Records in a dataset:
****************************************
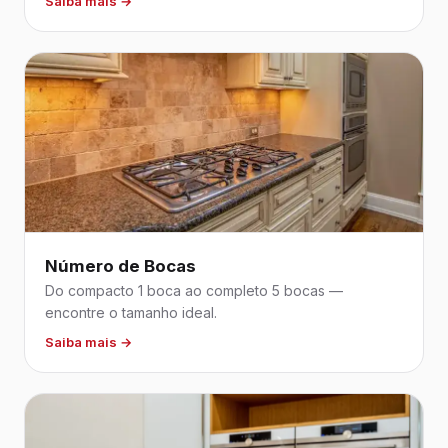
Saiba mais →
Número de Bocas
Do compacto 1 boca ao completo 5 bocas —
encontre o tamanho ideal.
Saiba mais →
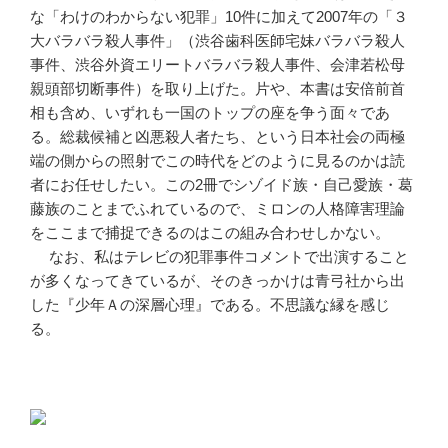
な「わけのわからない犯罪」10件に加えて2007年の「３
大バラバラ殺人事件」（渋谷歯科医師宅妹バラバラ殺人
事件、渋谷外資エリートバラバラ殺人事件、会津若松母
親頭部切断事件）を取り上げた。片や、本書は安倍前首
相も含め、いずれも一国のトップの座を争う面々であ
る。総裁候補と凶悪殺人者たち、という日本社会の両極
端の側からの照射でこの時代をどのように見るのかは読
者にお任せしたい。この2冊でシゾイド族・自己愛族・葛
藤族のことまでふれているので、ミロンの人格障害理論
をここまで捕捉できるのはこの組み合わせしかない。
なお、私はテレビの犯罪事件コメントで出演すること
が多くなってきているが、そのきっかけは青弓社から出
した『少年Ａの深層心理』である。不思議な縁を感じ
る。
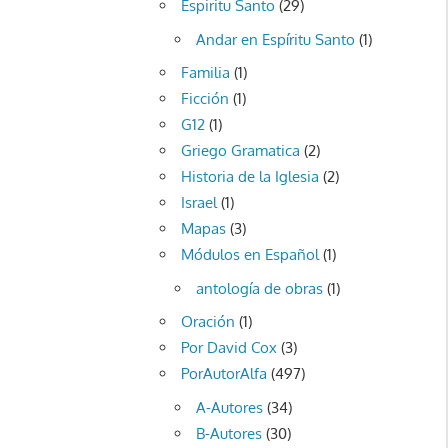
Espiritu Santo
(29)
Andar en Espíritu Santo
(1)
Familia
(1)
Ficción
(1)
G12
(1)
Griego Gramatica
(2)
Historia de la Iglesia
(2)
Israel
(1)
Mapas
(3)
Módulos en Español
(1)
antología de obras
(1)
Oración
(1)
Por David Cox
(3)
PorAutorAlfa
(497)
A-Autores
(34)
B-Autores
(30)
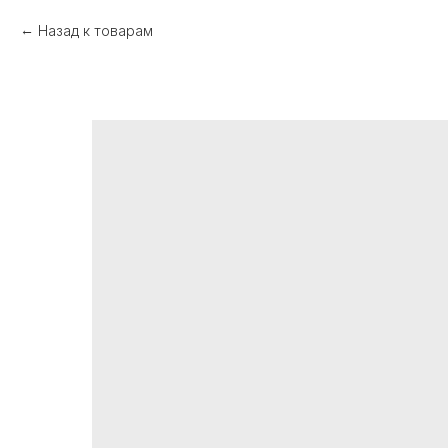
Назад к товарам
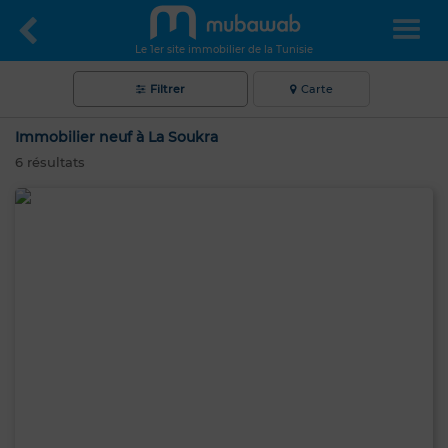
Le 1er site immobilier de la Tunisie
Filtrer
Carte
Immobilier neuf à La Soukra
6
résultats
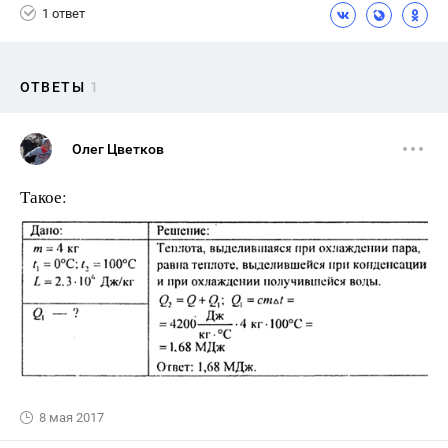
1 ответ
ОТВЕТЫ
1
Олег Цветков
Такое:
8 мая 2017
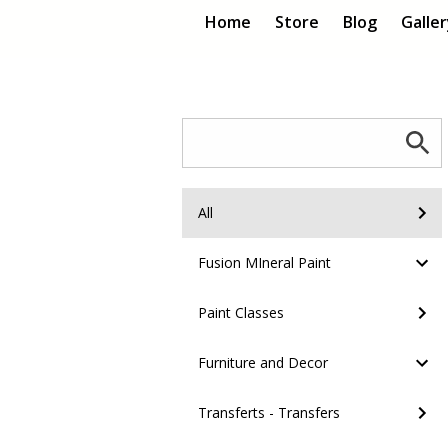
Home
Store
Blog
Galle
All
Fusion MIneral Paint
Paint Classes
Furniture and Decor
Transferts - Transfers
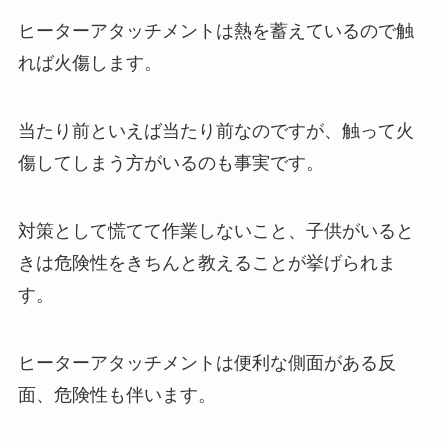
ヒーターアタッチメントは熱を蓄えているので触
れば火傷します。
当たり前といえば当たり前なのですが、触って火
傷してしまう方がいるのも事実です。
対策として慌てて作業しないこと、子供がいると
きは危険性をきちんと教えることが挙げられま
す。
ヒーターアタッチメントは便利な側面がある反
面、危険性も伴います。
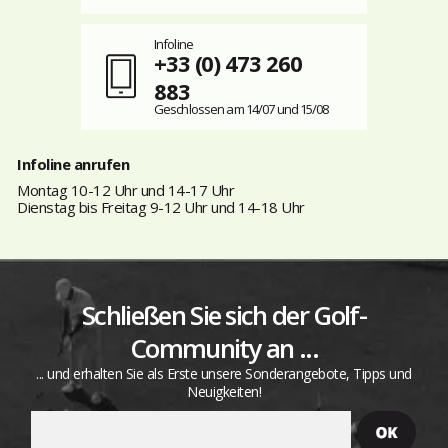
Infoline
+33 (0) 473 260
883
Geschlossen am 14/07 und 15/08
Infoline anrufen
Montag 10-12 Uhr und 14-17 Uhr
Dienstag bis Freitag 9-12 Uhr und 14-18 Uhr
Schließen Sie sich der Golf-
Community an ...
... und erhalten Sie als Erste unsere Sonderangebote, Tipps und
Neuigkeiten!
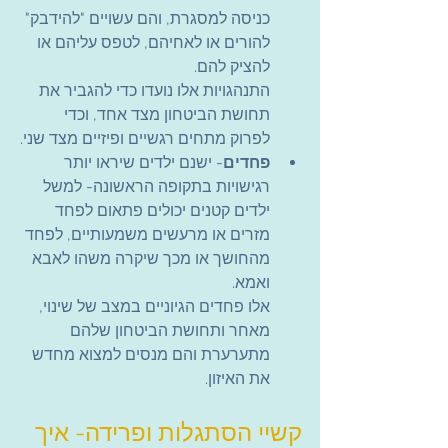
כניסה למסגרת, והם עשויים "להידבק" 
להורים או לאחיהם, לטפס עליהם או 
להציק להם.
התנהגויות אלו נועדו כדי להגביר את 
תחושת הביטחון מצד אחד, וכדי 
לפרוק מתחים רגשיים ופיזיים מצד שני.
פחדים
- ישנם ילדים שיראו יותר 
רגישויות בתקופה הראשונה- למשל 
ילדים קטנים יכולים פתאום לפחד 
מזרים או מרעשים משמעותיים, לפחד 
מהחושך או מכך שיקרה משהו לאבא 
ואמא.
אלו פחדים הגיוניים במצב של שינוי, 
מאחר ותחושת הביטחון שלהם 
מתערערת והם מנסים למצוא מחדש 
את האיזון.
קשיי הסתגלות ופרידה- איך 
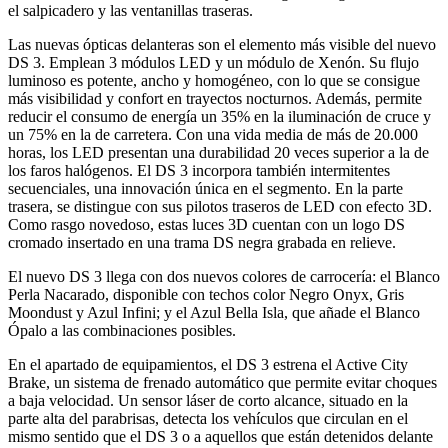
el salpicadero y las ventanillas traseras.
Las nuevas ópticas delanteras son el elemento más visible del nuevo
DS 3. Emplean 3 módulos LED y un módulo de Xenón. Su flujo
luminoso es potente, ancho y homogéneo, con lo que se consigue
más visibilidad y confort en trayectos nocturnos. Además, permite
reducir el consumo de energía un 35% en la iluminación de cruce y
un 75% en la de carretera. Con una vida media de más de 20.000
horas, los LED presentan una durabilidad 20 veces superior a la de
los faros halógenos. El DS 3 incorpora también intermitentes
secuenciales, una innovación única en el segmento. En la parte
trasera, se distingue con sus pilotos traseros de LED con efecto 3D.
Como rasgo novedoso, estas luces 3D cuentan con un logo DS
cromado insertado en una trama DS negra grabada en relieve.
El nuevo DS 3 llega con dos nuevos colores de carrocería: el Blanco
Perla Nacarado, disponible con techos color Negro Onyx, Gris
Moondust y Azul Infini; y el Azul Bella Isla, que añade el Blanco
Ópalo a las combinaciones posibles.
En el apartado de equipamientos, el DS 3 estrena el Active City
Brake, un sistema de frenado automático que permite evitar choques
a baja velocidad. Un sensor láser de corto alcance, situado en la
parte alta del parabrisas, detecta los vehículos que circulan en el
mismo sentido que el DS 3 o a aquellos que están detenidos delante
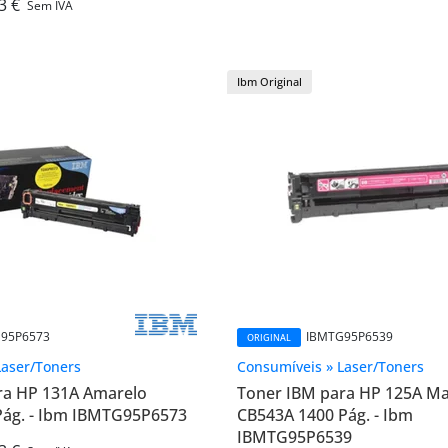
3 €
Sem IVA
Ibm Original
95P6573
IBMTG95P6539
ORIGINAL
Laser/Toners
Consumíveis » Laser/Toners
ra HP 131A Amarelo
Toner IBM para HP 125A M
Pág. - Ibm IBMTG95P6573
CB543A 1400 Pág. - Ibm
IBMTG95P6539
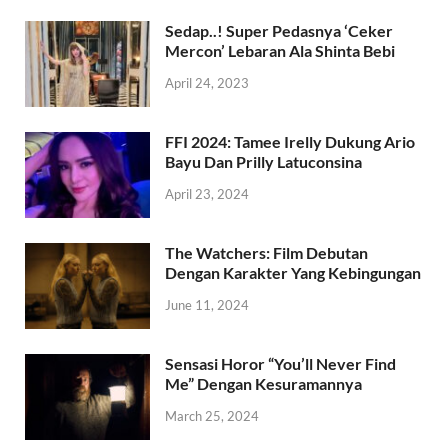
Sedap..! Super Pedasnya ‘Ceker
Mercon’ Lebaran Ala Shinta Bebi
April 24, 2023
FFI 2024: Tamee Irelly Dukung Ario
Bayu Dan Prilly Latuconsina
April 23, 2024
The Watchers: Film Debutan
Dengan Karakter Yang Kebingungan
June 11, 2024
Sensasi Horor “You’ll Never Find
Me” Dengan Kesuramannya
March 25, 2024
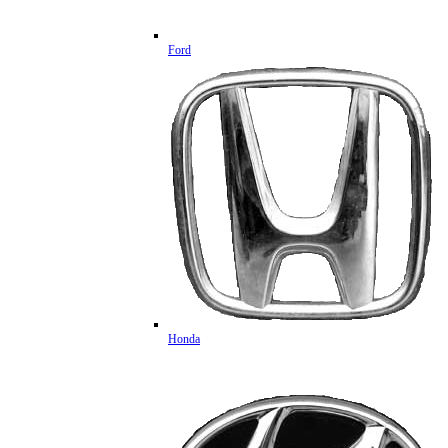
Ford
Honda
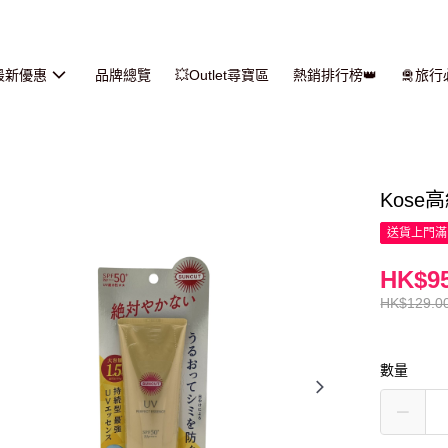
最新優惠
品牌總覽
💥Outlet尋寶區
熱銷排行榜👑
🛅旅
Kose
送貨上門滿H
HK$95
HK$129.0
數量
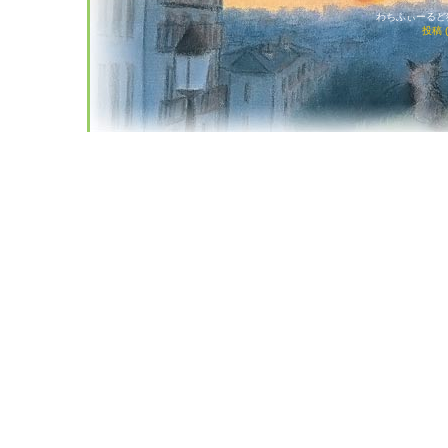
わちふぃーるど猫店
投稿 (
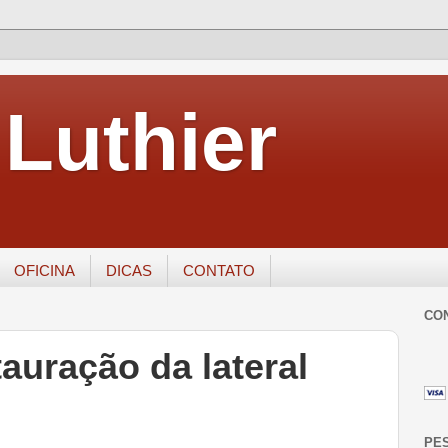
Luthier
OFICINA
DICAS
CONTATO
CO
tauração da lateral
PE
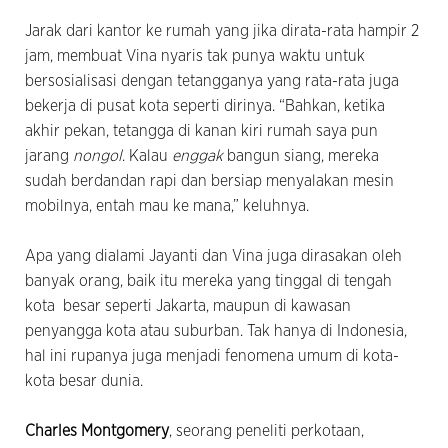
Jarak dari kantor ke rumah yang jika dirata-rata hampir 2
jam, membuat Vina nyaris tak punya waktu untuk
bersosialisasi dengan tetangganya yang rata-rata juga
bekerja di pusat kota seperti dirinya. “Bahkan, ketika
akhir pekan, tetangga di kanan kiri rumah saya pun
jarang
nongol
. Kalau
enggak
bangun siang, mereka
sudah berdandan rapi dan bersiap menyalakan mesin
mobilnya, entah mau ke mana,” keluhnya.
Apa yang dialami Jayanti dan Vina juga dirasakan oleh
banyak orang, baik itu mereka yang tinggal di tengah
kota besar seperti Jakarta, maupun di kawasan
penyangga kota atau suburban. Tak hanya di Indonesia,
hal ini rupanya juga menjadi fenomena umum di kota-
kota besar dunia.
Charles Montgomery
, seorang peneliti perkotaan,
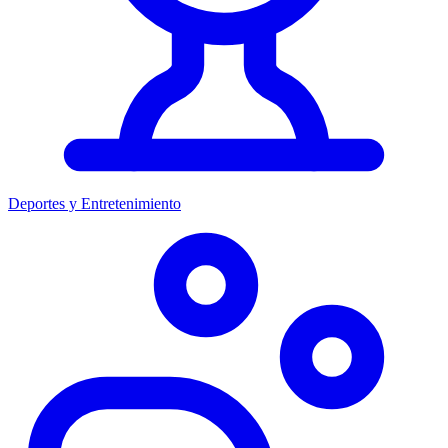
Deportes y Entretenimiento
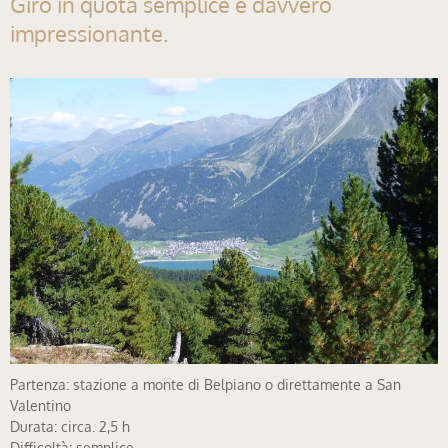
Giro in quota semplice e davvero
impressionante.
Partenza: stazione a monte di Belpiano o direttamente a San
Valentino
Durata: circa. 2,5 h
Difficoltà: semplice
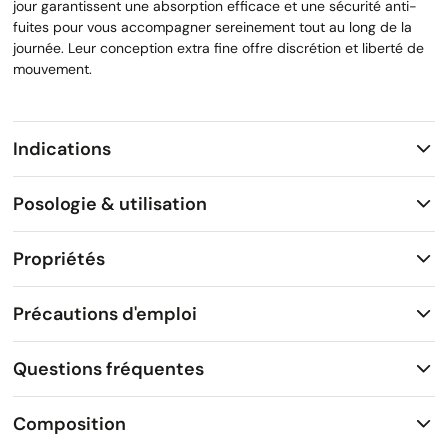
jour garantissent une absorption efficace et une sécurité anti-
fuites pour vous accompagner sereinement tout au long de la
journée. Leur conception extra fine offre discrétion et liberté de
mouvement.
Indications
Posologie & utilisation
Propriétés
Précautions d'emploi
Questions fréquentes
Composition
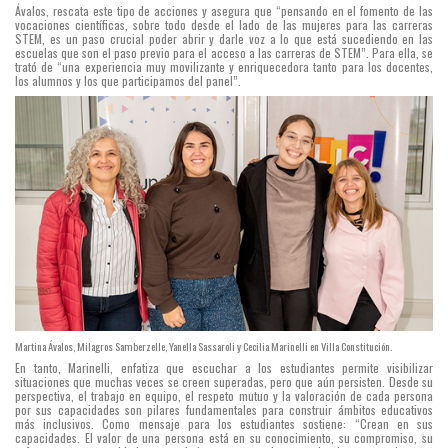
Ávalos, rescata este tipo de acciones y asegura que “pensando en el fomento de las
vocaciones científicas, sobre todo desde el lado de las mujeres para las carreras
STEM, es un paso crucial poder abrir y darle voz a lo que está sucediendo en las
escuelas que son el paso previo para el acceso a las carreras de STEM”. Para ella, se
trató de “una experiencia muy movilizante y enriquecedora tanto para los docentes,
los alumnos y los que participamos del panel”.
Martina Ávalos, Milagros Samberzelle, Yanella Sassaroli y Cecilia Marinelli en Villa Constitución.
En tanto, Marinelli, enfatiza que escuchar a los estudiantes permite visibilizar
situaciones que muchas veces se creen superadas, pero que aún persisten. Desde su
perspectiva, el trabajo en equipo, el respeto mutuo y la valoración de cada persona
por sus capacidades son pilares fundamentales para construir ámbitos educativos
más inclusivos. Como mensaje para los estudiantes sostiene: “Crean en sus
capacidades. El valor de una persona está en su conocimiento, su compromiso, su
****************************************
Render the lines between the line holding "Le 1er site immobilier de la Tunisie" and the line holding "面、危険性も伴います。", inclusive, as a JSON list of strings, one string per line, with blank lines left out. Leave the pictures out of the answer.

[
  "Le 1er site immobilier de la Tunisie",
  "Filtrer",
  "Carte",
  "Immobilier neuf à La Soukra",
  "6",
  "résultats",
  "1 ответ",
  "ОТВЕТЫ",
  "1",
  "Олег Цветков",
  "Такое:",
  "8 мая 2017",
  "Home",
  "Store",
  "Blog",
  "Galle",
  "All",
  "Fusion MIneral Paint",
  "Paint Classes",
  "Furniture and Decor",
  "Transferts - Transfers",
  "ヒーターアタッチメントは熱を蓄えているので触",
  "れば火傷します。",
  "当たり前といえば当たり前なのですが、触って火",
  "傷してしまう方がいるのも事実です。",
  "対策として慌てて作業しないこと、子供がいると",
  "きは危険性をきちんと教えることが挙げられま",
  "す。",
  "ヒーターアタッチメントは便利な側面がある反",
  "面、危険性も伴います。"
]